Instructional coaching is supported by evidence from replicated randomised controlled trials, meta-analysis, A-B testing and evidence from systematic research programmes. I have looked hard at the literature and I cannot find another form of CPD for which the evidence is this strong.

To be clear, there are still weaknesses in the evidence base for instructional coaching. Scaled-up programmes tend to be less effective than smaller programmes and the evidence is much thinner for maths and science than for English. Nevertheless, the evidence remains stronger than for alternative forms of CPD.

How should school leaders and CPD designers respond to this? Where possible, schools should strongly consider using instructional coaching for professional development. Indeed, it would be hard to justify the use of alternative approaches in the face of the existing evidence.

Of course, this will not be easy. My co-presenters Steve Fardon and Emily Henderson, both experienced coaches, were keen to stress that establishing coaching in a school comes with challenges.

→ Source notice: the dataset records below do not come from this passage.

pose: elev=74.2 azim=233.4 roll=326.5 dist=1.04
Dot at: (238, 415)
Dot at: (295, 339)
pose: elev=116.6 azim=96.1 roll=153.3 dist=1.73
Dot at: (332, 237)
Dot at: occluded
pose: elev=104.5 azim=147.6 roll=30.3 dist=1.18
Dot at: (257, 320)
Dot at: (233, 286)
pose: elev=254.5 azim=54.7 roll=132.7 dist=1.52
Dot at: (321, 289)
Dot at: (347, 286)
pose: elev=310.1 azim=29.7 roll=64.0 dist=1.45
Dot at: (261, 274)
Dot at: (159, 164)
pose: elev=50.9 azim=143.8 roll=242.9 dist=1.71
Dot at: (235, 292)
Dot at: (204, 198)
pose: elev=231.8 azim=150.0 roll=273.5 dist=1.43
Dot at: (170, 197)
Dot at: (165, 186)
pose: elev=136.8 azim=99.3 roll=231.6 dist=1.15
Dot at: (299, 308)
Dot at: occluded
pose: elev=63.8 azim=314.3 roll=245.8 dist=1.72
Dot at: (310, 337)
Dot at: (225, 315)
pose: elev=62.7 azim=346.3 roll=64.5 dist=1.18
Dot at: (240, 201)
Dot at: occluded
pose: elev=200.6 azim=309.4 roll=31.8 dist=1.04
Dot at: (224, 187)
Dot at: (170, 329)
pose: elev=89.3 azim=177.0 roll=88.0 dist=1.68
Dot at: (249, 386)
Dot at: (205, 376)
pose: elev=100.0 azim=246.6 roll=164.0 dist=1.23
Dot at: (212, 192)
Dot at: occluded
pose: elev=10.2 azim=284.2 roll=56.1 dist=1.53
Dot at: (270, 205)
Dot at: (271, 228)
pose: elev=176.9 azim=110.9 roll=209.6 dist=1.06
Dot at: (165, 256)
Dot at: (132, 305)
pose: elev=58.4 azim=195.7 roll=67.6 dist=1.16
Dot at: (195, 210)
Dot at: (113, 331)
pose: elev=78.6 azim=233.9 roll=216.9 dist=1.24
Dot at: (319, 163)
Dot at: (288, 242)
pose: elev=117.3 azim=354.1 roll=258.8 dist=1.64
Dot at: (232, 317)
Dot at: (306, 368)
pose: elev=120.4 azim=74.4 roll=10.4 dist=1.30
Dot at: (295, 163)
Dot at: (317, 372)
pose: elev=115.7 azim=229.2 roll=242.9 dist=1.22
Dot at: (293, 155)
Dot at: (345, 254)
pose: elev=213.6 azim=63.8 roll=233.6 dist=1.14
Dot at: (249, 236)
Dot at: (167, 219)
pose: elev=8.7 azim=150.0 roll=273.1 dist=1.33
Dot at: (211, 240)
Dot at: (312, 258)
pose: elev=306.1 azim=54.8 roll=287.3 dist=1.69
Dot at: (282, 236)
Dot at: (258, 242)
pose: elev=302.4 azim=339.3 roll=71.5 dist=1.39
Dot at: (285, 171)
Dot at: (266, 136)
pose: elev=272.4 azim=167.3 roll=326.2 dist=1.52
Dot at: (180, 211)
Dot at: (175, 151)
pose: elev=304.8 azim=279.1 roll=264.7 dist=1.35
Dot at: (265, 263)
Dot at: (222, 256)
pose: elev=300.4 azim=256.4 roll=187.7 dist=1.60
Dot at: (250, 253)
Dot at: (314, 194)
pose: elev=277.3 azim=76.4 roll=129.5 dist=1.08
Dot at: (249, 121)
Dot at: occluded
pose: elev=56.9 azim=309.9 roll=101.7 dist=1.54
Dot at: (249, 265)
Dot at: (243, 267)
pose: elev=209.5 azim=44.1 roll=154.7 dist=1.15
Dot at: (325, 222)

Unfortunately, in England, lesson observation has become synonymous with remedial measures for struggling teachers. Coaches need to demonstrate that observation for the purposes of instructional coaching is a useful part of CPD, not a judgement. I have heard of one school tackling this perception by beginning coaching with senior and middle leaders. Only once this had come to be seen as normal did they invite classroom teachers to take part.

Another major challenge is time. Emily Henderson stressed that if coaching sessions are missed it can be very hard to get the cycle back on track. Henderson would ensure that the coaching cycle was the first thing to go in the school diary at the beginning of the academic year and she was careful to ensure it never got trumped by other priorities. Some coaching schools have simply redistributed inset time to coaching, in order to make this easier.

Establishing coaching in your school will require skilled leadership. For the time being however, coaching is the best-evidenced form of professional development we have. All schools that aspire to be evidence-based should be giving it a go.

Follow me: @DrSamSims

UPDATE: If you want to read more about IC, I recommend Josh Goodrich’s blog series here.

[i] I wouldn’t pay too much attention to the relative size of the bars here, since attainment was measured in different ways in different studies.

[ii] Strictly speaking, only 85% of these were classed as CPD interventions. The other 15% involve other approaches to increasing teacher effectiveness, such as altering hiring practices. It should be noted that the chart on the left also includes some coaching interventions!

[iii] It should be noted that I did not calculate my own effect sizes or contact original authors where effect sizes were not reported in the text. To the extent that reporting of effect sizes are related to study findings, this will skew the picture.

[iv]  Albornoz, F., Anauati, M. V., Furman, M., Luzuriaga, M., Podesta, M. E., & Tayor, I. (2017) Training to teach science: Experimental evidence from Argentina. CREDIT Research Paper.

Bruns, B., Costa, L., Cunha, N. (2018) Through the looking glass: Can classroom observation and coaching improve teacher performance in Brazil? Economics of Education review. 64, 214-250.

Cilliers, J., Fleisch, B., Prinsloo, C., Reddy, V., Taylor, S. (2018) How to improve teaching practice? Experimental comparison of centralized training and in-classroom coaching. Working Paper.